Nearly 2,500 children go through the program each year in Massachusetts, McCabe said. That includes about 80 who braved the unpredictable weather during the April school vacation week for a clinic at MGA Links in Norton.
“We’ve had a lot of success stories, not only on the golf course, but also off the golf course,” McCabe said. “We’ve had about 10 to 12 kids go through our program right through their high school years and then went on to play college golf. . . . [It is] nice to see them be able to continue their enthusiasm for golf into their college years, because golf is such a lifelong game.”
Bringing in nontraditional golfers can help the sport grow. But there are also benefits for the golfers, Bain said.
“So many wonderful things can come about from golf, whether it’s you’re out with friends, you’re in the fresh air, a lot of business takes place on the golf course,” he said.
Sue Collins had always wanted to get into golf, but had no one to go with. But as the head of the North Shore Women’s Group, a networking organization with about 1,300 members, she saw a perfect opportunity.

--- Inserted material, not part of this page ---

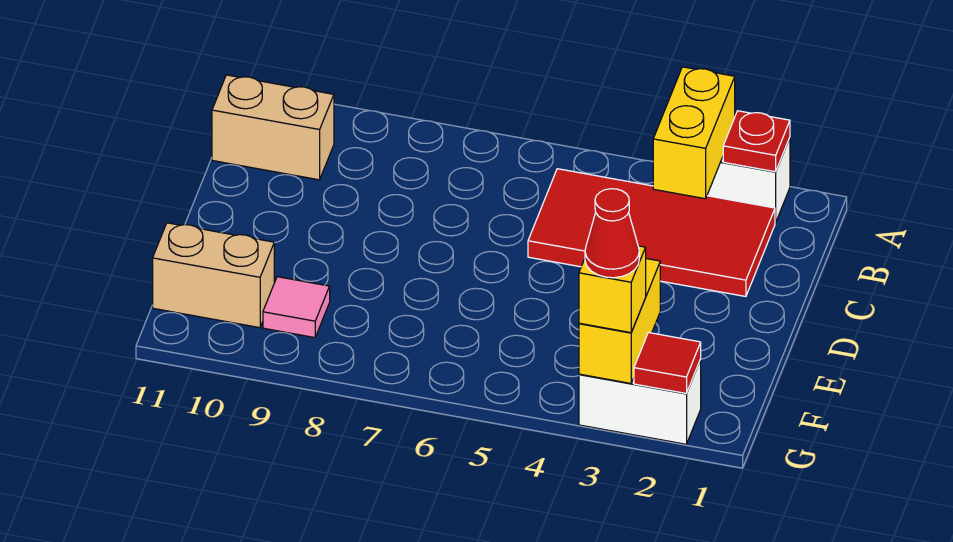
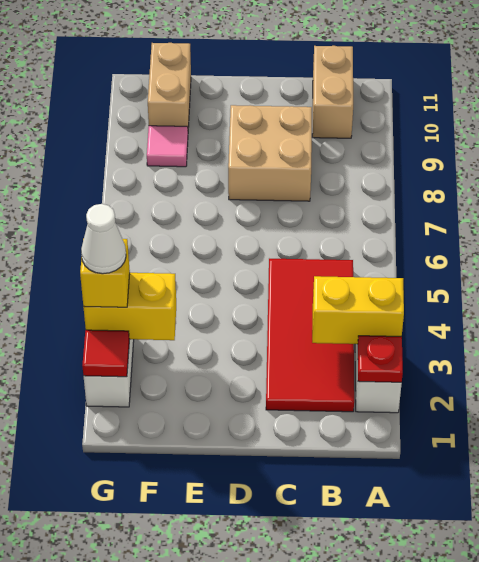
none -> tan 2x2 brick [228,105,312,201]
red 1x1 cone [585,189,639,278] -> white 1x1 cone [81,204,126,274]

“We had just an outrageous amount of interest,” Collins said. “We were running two group lessons a week the first year, and they filled up and they had a wait list. So once one set ran out, we started another one, and the girls that went through the classes then started going to drop-in golf twice a week, and whoever shows up, shows up, and we have other women to go golfing with.”
The group’s members “were all excited because they felt it was more of a man’s sport and they felt kind of threatened going out on their own with a smaller group,” Collins said. “The Hillview has been wonderful for our group. They pretty much close their course down after us, so we don’t have anybody breathing down our backs.”
She added: “We’ve realized now that we don’t have to compare; we don’t have to be good. We just have to go out and play.”
Chris Carter, Hillview’s head pro, runs two clinics a week for the women’s group and started a program last year for graduates of the clinics. They can go out two nights a week after 6 p.m. for a discount to play as many holes as they can before it gets dark.
“Now we’re seeing those people show up on regular days with their friends because they’ve gone from zero experience, to [participating in] the clinic for a year and the playing program for another year, and now they’re actually playing golf — which was our goal from the get-go.”